## Exercise details
What you produce should be an exact transcription of the data, minus any pictures.

Extracted material Block Start

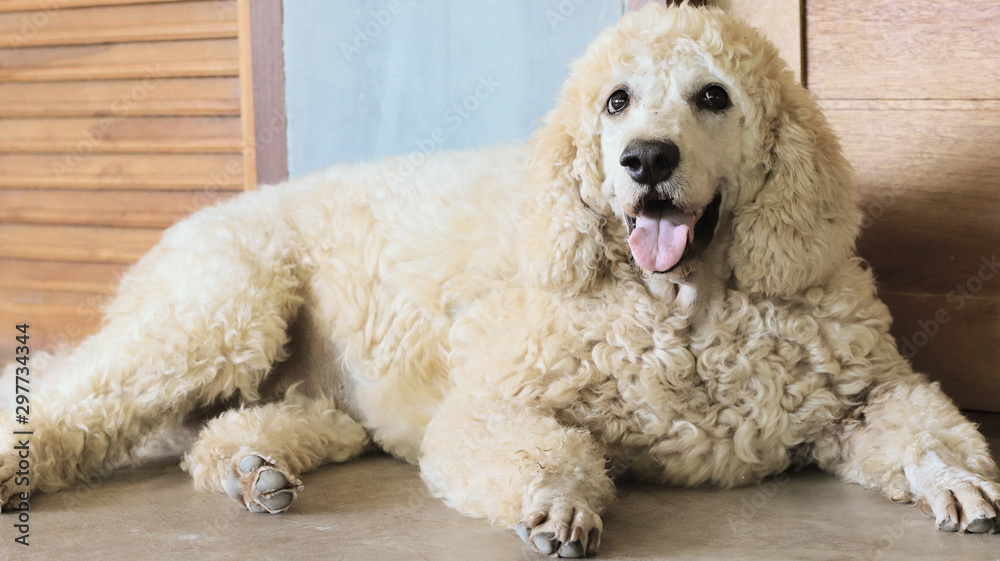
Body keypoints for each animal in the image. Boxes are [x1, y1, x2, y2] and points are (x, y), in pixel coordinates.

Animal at [1, 4, 1000, 556]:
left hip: (309, 398)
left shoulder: (858, 397)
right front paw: (557, 498)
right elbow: (540, 451)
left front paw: (955, 475)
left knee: (228, 429)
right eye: (616, 101)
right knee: (75, 397)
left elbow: (921, 424)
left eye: (713, 96)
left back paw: (252, 469)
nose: (645, 159)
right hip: (221, 309)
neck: (686, 311)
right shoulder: (490, 406)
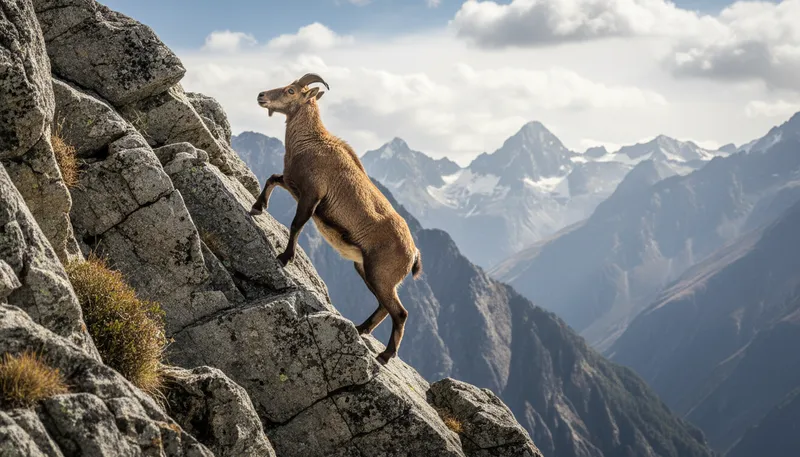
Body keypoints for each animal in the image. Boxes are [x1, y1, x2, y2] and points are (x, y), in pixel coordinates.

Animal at [250, 73, 422, 365]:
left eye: (291, 90)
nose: (261, 95)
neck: (311, 142)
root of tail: (413, 253)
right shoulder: (295, 184)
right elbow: (273, 178)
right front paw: (257, 207)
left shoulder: (311, 195)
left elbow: (296, 224)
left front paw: (284, 258)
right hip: (366, 270)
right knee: (383, 306)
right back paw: (361, 329)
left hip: (381, 274)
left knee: (400, 312)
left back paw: (385, 355)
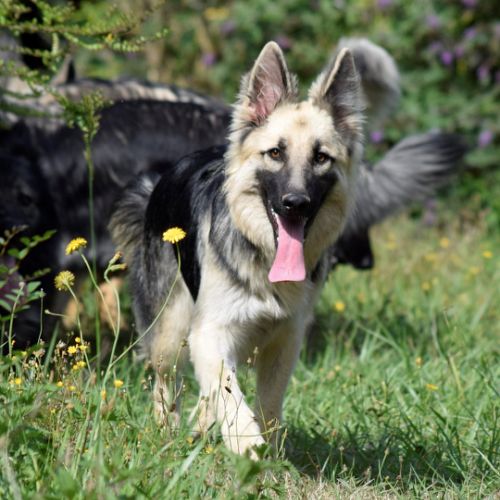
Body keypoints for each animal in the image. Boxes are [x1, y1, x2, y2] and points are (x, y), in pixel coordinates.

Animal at [109, 41, 465, 457]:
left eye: (321, 157)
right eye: (275, 153)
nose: (296, 203)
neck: (265, 260)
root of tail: (160, 180)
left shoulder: (285, 340)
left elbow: (267, 402)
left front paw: (268, 449)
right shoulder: (211, 333)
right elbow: (229, 394)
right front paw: (247, 446)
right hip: (171, 332)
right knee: (167, 384)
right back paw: (169, 435)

Extracted material Block End

## Your response
Body keypoints for each animal in the image. Boxes are [x1, y1, x2, y2] and points are (x, y), in pixel coordinates.

Animal at [1, 4, 1000, 556]:
left hip: (309, 398)
left shoulder: (858, 397)
right front paw: (557, 498)
right elbow: (540, 451)
left front paw: (955, 475)
left knee: (228, 429)
right eye: (616, 101)
right knee: (75, 397)
left elbow: (921, 424)
left eye: (713, 96)
left back paw: (252, 469)
nose: (645, 159)
right hip: (221, 309)
neck: (686, 311)
right shoulder: (490, 406)
Body keypoints for each animal in the image. Boxes are [x1, y1, x2, y2] and points are (x, y), in pixel coordinates.

Animal at [250, 73, 422, 365]:
left eye: (291, 90)
nose: (261, 95)
neck: (311, 142)
root of tail: (413, 253)
right shoulder: (295, 184)
right elbow: (273, 178)
right front paw: (257, 207)
left shoulder: (311, 195)
left elbow: (296, 224)
left front paw: (284, 258)
right hip: (366, 270)
right knee: (383, 306)
right back paw: (361, 329)
left hip: (381, 274)
left knee: (400, 312)
left back paw: (385, 355)
Body keypoints for each animal in the image. Boxes are [x1, y1, x2, y2] and points are (x, y), in pixel coordinates.

Animal at [109, 41, 465, 457]:
left eye: (321, 157)
right eye: (275, 153)
nose: (296, 203)
neck: (265, 260)
root of tail: (160, 180)
left shoulder: (285, 340)
left elbow: (267, 402)
left front paw: (268, 449)
right shoulder: (211, 333)
right elbow: (229, 394)
right front paw: (247, 446)
right hip: (171, 332)
right knee: (167, 384)
right back paw: (169, 435)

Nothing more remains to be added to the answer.